Copy out the records precisely, omitting pictures.
--- Input material ---
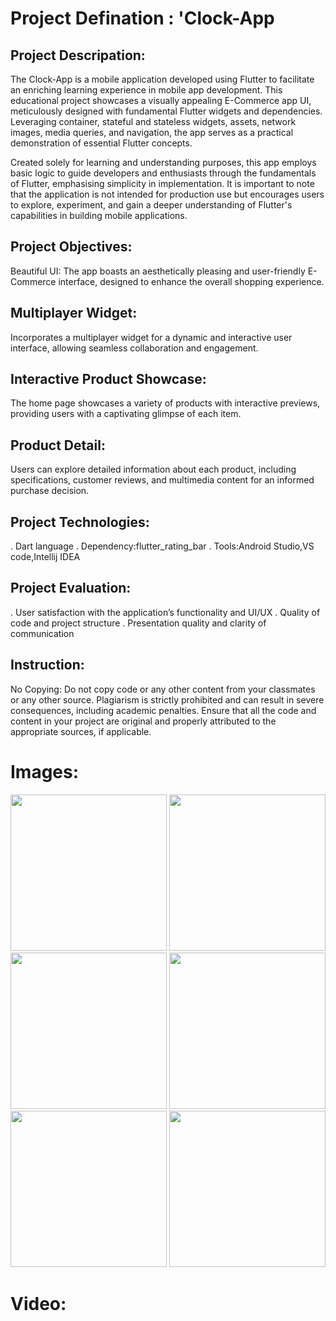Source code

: # Project Defination : 'Clock-App
## Project Descripation:
The Clock-App is a mobile application developed using Flutter to facilitate an enriching learning experience in mobile app development. This educational project showcases a visually appealing E-Commerce app UI, meticulously designed with fundamental Flutter widgets and dependencies. Leveraging container, stateful and stateless widgets, assets, network images, media queries, and navigation, the app serves as a practical demonstration of essential Flutter concepts.

Created solely for learning and understanding purposes, this app employs basic logic to guide developers and enthusiasts through the fundamentals of Flutter, emphasising simplicity in implementation. It is important to note that the application is not intended for production use but encourages users to explore, experiment, and gain a deeper understanding of Flutter's capabilities in building mobile applications.

## Project Objectives:
Beautiful UI: The app boasts an aesthetically pleasing and user-friendly E-Commerce interface, designed to enhance the overall shopping experience.

## Multiplayer Widget:
Incorporates a multiplayer widget for a dynamic and interactive user interface, allowing seamless collaboration and engagement.

## Interactive Product Showcase:
The home page showcases a variety of products with interactive previews, providing users with a captivating glimpse of each item.

## Product Detail:
Users can explore detailed information about each product, including specifications, customer reviews, and multimedia content for an informed purchase decision.

## Project Technologies:
. Dart language . Dependency:flutter_rating_bar . Tools:Android Studio,VS code,Intellij IDEA

## Project Evaluation:
. User satisfaction with the application’s functionality and UI/UX . Quality of code and project structure . Presentation quality and clarity of communication

## Instruction:
No Copying: Do not copy code or any other content from your classmates or any other source. Plagiarism is strictly prohibited and can result in severe consequences, including academic penalties. Ensure that all the code and content in your project are original and properly attributed to the appropriate sources, if applicable.

# Images:

<img src ="https://github.com/hetgondaliya40/Clock_App/assets/132036737/c74fdf2f-099a-4d3e-a5cf-cb3b4f77edda" width = "250px">
<img src ="https://github.com/hetgondaliya40/Clock_App/assets/132036737/adf06975-b3ac-495b-9ec5-170f540c03d5" width = "250px">
<img src ="https://github.com/hetgondaliya40/Clock_App/assets/132036737/52c439cd-e389-41e4-933f-d1ab3fd2a2df" width = "250px">
<img src ="https://github.com/hetgondaliya40/Clock_App/assets/132036737/1c96fc42-1a23-4bbf-bf9c-b2b05782238a" width = "250px">
<img src ="https://github.com/hetgondaliya40/Clock_App/assets/132036737/e0aee84c-1065-4977-afc9-7c19bf5eebb7" width = "250px">
<img src ="https://github.com/hetgondaliya40/Clock_App/assets/132036737/47342052-0685-4750-b444-dd7f600d5601" width = "250px">




# Video:



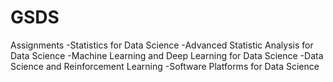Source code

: # GSDS

Assignments
-Statistics for Data Science
-Advanced Statistic Analysis for Data Science
-Machine Learning and Deep Learning for Data Science
-Data Science and Reinforcement Learning
-Software Platforms for Data Science
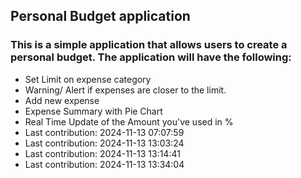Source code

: ## Personal Budget application

### This is a simple application that allows users to create a personal budget. The application will have the following:

- Set Limit on expense category
- Warning/ Alert if expenses are closer to the limit.
- Add new expense
- Expense Summary with Pie Chart
- Real Time Update of the Amount you've used in %
- Last contribution: 2024-11-13 07:07:59
- Last contribution: 2024-11-13 13:03:24
- Last contribution: 2024-11-13 13:14:41
- Last contribution: 2024-11-13 13:34:04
---
Answer to the problem >>
Source code

: # Project Defination : 'Clock-App
## Project Descripation:
The Clock-App is a mobile application developed using Flutter to facilitate an enriching learning experience in mobile app development. This educational project showcases a visually appealing E-Commerce app UI, meticulously designed with fundamental Flutter widgets and dependencies. Leveraging container, stateful and stateless widgets, assets, network images, media queries, and navigation, the app serves as a practical demonstration of essential Flutter concepts.

Created solely for learning and understanding purposes, this app employs basic logic to guide developers and enthusiasts through the fundamentals of Flutter, emphasising simplicity in implementation. It is important to note that the application is not intended for production use but encourages users to explore, experiment, and gain a deeper understanding of Flutter's capabilities in building mobile applications.

## Project Objectives:
Beautiful UI: The app boasts an aesthetically pleasing and user-friendly E-Commerce interface, designed to enhance the overall shopping experience.

## Multiplayer Widget:
Incorporates a multiplayer widget for a dynamic and interactive user interface, allowing seamless collaboration and engagement.

## Interactive Product Showcase:
The home page showcases a variety of products with interactive previews, providing users with a captivating glimpse of each item.

## Product Detail:
Users can explore detailed information about each product, including specifications, customer reviews, and multimedia content for an informed purchase decision.

## Project Technologies:
. Dart language . Dependency:flutter_rating_bar . Tools:Android Studio,VS code,Intellij IDEA

## Project Evaluation:
. User satisfaction with the application’s functionality and UI/UX . Quality of code and project structure . Presentation quality and clarity of communication

## Instruction:
No Copying: Do not copy code or any other content from your classmates or any other source. Plagiarism is strictly prohibited and can result in severe consequences, including academic penalties. Ensure that all the code and content in your project are original and properly attributed to the appropriate sources, if applicable.

# Images:

<img src ="https://github.com/hetgondaliya40/Clock_App/assets/132036737/c74fdf2f-099a-4d3e-a5cf-cb3b4f77edda" width = "250px">
<img src ="https://github.com/hetgondaliya40/Clock_App/assets/132036737/adf06975-b3ac-495b-9ec5-170f540c03d5" width = "250px">
<img src ="https://github.com/hetgondaliya40/Clock_App/assets/132036737/52c439cd-e389-41e4-933f-d1ab3fd2a2df" width = "250px">
<img src ="https://github.com/hetgondaliya40/Clock_App/assets/132036737/1c96fc42-1a23-4bbf-bf9c-b2b05782238a" width = "250px">
<img src ="https://github.com/hetgondaliya40/Clock_App/assets/132036737/e0aee84c-1065-4977-afc9-7c19bf5eebb7" width = "250px">
<img src ="https://github.com/hetgondaliya40/Clock_App/assets/132036737/47342052-0685-4750-b444-dd7f600d5601" width = "250px">




# Video:



Source code

: # GSDS

Assignments
-Statistics for Data Science
-Advanced Statistic Analysis for Data Science
-Machine Learning and Deep Learning for Data Science
-Data Science and Reinforcement Learning
-Software Platforms for Data Science
Source code

: ## Personal Budget application

### This is a simple application that allows users to create a personal budget. The application will have the following:

- Set Limit on expense category
- Warning/ Alert if expenses are closer to the limit.
- Add new expense
- Expense Summary with Pie Chart
- Real Time Update of the Amount you've used in %
- Last contribution: 2024-11-13 07:07:59
- Last contribution: 2024-11-13 13:03:24
- Last contribution: 2024-11-13 13:14:41
- Last contribution: 2024-11-13 13:34:04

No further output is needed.